ATIVIDADE A
No trecho sobre contagem de inventário, o que a segunda contagem indica?
ATIVIDADE B
Dê continuidade ao trecho sobre contagem de inventário, a partir da última linha apresentada.

Inventário que vale alguma coisa
Contagem cega, dupla contagem e apuração de divergência. Se quem conta enxerga o saldo do sistema, o inventário está confirmando o erro, não achando.
Todo mundo já viu inventário em que a folha vinha com o saldo impresso do lado. O resultado é conhecido: quem conta, olha, e escreve o que está impresso. O sistema sai do inventário com os mesmos números errados, agora com assinatura.
Contagem cega é o contrário: quem conta recebe a lista de produtos e o local, e mais nada. O saldo esperado só aparece na apuração, para quem tem permissão de aprovar.
Por que duas contagens
A primeira contagem acha a divergência. A segunda diz se a divergência é do estoque ou da contagem. Sem a segunda, todo erro de contagem vira ajuste de estoque — e ajuste de estoque errado é pior do que saldo errado, porque agora tem um documento dizendo que está certo.
Recontar só os itens que divergiram é suficiente e é rápido. Recontar tudo cansa a equipe e piora a segunda contagem.
Antes de congelar
- Termine as entradas de mercadoria pendentes. Nota recebida e não lançada aparece como falta.

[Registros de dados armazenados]
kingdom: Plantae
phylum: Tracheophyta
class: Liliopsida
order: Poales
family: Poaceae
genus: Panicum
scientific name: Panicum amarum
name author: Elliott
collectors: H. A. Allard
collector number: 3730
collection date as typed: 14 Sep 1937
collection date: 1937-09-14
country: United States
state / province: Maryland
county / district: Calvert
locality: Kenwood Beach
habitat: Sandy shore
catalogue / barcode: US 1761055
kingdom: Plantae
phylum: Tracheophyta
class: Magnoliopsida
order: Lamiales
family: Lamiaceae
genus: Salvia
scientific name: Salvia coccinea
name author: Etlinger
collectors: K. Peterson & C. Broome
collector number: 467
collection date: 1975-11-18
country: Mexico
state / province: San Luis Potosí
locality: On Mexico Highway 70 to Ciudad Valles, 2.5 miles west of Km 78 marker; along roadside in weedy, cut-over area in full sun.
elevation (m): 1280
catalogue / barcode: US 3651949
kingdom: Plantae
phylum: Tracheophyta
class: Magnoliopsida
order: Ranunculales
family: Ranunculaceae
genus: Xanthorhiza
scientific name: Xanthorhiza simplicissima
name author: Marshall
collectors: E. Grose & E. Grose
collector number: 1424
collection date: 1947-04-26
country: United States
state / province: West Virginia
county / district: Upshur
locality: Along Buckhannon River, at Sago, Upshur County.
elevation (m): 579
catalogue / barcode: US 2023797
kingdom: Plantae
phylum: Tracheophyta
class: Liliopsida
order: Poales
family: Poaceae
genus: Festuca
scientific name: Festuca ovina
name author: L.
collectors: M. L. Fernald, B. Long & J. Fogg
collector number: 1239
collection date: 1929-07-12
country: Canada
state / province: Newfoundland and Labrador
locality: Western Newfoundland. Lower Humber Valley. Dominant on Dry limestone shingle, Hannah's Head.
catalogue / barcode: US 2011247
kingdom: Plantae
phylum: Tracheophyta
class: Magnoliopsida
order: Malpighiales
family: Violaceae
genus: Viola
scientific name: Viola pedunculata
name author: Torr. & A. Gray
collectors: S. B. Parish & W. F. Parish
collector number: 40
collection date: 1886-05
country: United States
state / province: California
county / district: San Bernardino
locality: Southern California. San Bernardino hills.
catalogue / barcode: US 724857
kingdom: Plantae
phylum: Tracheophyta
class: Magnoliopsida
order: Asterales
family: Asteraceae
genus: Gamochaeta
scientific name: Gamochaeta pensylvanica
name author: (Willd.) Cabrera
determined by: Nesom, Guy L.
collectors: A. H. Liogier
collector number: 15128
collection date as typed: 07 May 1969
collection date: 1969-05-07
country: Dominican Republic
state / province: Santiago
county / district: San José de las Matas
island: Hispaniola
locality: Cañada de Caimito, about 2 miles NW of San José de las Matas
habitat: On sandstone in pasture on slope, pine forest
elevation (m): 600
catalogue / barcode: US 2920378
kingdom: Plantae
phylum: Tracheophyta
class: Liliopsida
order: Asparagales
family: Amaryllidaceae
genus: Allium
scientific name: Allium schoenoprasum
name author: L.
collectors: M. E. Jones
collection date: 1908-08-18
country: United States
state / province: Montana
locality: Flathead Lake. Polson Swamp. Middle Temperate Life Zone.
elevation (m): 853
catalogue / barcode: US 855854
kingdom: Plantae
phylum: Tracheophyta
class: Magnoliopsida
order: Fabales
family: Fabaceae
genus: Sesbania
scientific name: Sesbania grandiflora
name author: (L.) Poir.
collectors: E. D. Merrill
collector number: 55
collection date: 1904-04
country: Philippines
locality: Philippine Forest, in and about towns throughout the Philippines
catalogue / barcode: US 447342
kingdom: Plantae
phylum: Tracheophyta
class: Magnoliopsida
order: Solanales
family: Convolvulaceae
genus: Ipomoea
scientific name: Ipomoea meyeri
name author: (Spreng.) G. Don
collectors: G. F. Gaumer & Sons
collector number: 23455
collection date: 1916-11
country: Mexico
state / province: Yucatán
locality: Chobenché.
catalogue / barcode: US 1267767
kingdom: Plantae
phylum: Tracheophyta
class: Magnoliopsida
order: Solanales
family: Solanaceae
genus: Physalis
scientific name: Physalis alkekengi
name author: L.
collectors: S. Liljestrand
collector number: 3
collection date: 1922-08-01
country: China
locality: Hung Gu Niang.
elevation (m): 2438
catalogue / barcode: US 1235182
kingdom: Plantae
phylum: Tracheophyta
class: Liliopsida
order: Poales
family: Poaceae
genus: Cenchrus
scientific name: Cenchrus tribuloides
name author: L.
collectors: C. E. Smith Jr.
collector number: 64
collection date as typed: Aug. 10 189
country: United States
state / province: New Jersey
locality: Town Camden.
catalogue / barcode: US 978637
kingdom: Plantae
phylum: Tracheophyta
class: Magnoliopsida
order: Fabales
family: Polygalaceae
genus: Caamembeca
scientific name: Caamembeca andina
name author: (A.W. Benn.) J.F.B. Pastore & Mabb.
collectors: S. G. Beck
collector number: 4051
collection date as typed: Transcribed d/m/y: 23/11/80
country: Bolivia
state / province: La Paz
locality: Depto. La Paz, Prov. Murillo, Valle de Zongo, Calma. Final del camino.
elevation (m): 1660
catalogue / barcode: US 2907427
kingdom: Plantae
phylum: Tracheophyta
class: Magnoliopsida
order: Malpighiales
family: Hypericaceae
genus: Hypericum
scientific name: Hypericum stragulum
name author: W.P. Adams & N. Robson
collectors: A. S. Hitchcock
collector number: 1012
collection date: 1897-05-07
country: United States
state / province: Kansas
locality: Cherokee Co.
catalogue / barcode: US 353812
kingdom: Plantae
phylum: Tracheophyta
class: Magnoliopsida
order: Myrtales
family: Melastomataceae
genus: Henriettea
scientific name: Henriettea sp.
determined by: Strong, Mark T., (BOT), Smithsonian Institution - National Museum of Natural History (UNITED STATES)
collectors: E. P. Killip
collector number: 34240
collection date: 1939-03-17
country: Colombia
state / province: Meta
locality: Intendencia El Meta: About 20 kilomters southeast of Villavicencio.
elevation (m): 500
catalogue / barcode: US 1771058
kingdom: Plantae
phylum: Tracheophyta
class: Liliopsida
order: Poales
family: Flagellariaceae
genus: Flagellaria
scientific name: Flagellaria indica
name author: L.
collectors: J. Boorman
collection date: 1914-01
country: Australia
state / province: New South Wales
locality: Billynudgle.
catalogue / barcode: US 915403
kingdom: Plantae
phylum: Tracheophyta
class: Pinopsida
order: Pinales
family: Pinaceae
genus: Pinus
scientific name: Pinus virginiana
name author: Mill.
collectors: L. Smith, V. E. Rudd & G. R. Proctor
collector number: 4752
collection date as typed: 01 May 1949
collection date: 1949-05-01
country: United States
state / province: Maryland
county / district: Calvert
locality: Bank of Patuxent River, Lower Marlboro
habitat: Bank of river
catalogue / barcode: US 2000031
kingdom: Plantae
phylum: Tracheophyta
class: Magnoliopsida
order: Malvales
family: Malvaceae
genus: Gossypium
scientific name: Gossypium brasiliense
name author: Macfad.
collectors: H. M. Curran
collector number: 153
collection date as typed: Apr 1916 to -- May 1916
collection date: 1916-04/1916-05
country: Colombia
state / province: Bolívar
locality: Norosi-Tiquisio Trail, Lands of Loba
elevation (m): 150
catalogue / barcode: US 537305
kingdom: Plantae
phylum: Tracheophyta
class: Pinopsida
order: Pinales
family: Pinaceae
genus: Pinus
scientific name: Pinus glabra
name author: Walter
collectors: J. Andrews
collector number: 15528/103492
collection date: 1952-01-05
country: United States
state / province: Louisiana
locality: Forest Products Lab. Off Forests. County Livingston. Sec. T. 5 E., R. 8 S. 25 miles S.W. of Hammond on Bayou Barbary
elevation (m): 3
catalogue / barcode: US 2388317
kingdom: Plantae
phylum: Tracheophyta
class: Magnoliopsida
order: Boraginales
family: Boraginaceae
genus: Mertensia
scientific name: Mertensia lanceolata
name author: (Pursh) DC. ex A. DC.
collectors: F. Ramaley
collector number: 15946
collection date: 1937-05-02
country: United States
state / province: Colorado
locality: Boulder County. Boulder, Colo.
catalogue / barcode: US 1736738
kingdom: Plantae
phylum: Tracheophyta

RESPOSTA A
Se a divergência é do estoque ou da contagem.

RESPOSTA B
- Feche as transferências em trânsito ou saiba que elas existem: a mercadoria está no caminhão, não no depósito.
- Separe fisicamente o que é avaria e o que é devolução de cliente ainda não lançada.
- Combine o horário. Inventário congelado com a loja vendendo gera divergência que ninguém consegue explicar depois.
Depois de aprovar
O ajuste entra como movimento de estoque, item a item, com o inventário como origem. Não é o saldo que é reescrito: é um lançamento que explica a diferença. Seis meses depois, quando alguém perguntar por que o saldo daquele produto mudou, a resposta está no extrato.
Saldo é projeção. O extrato de movimentos é a verdade — e é dele que o saldo se refaz.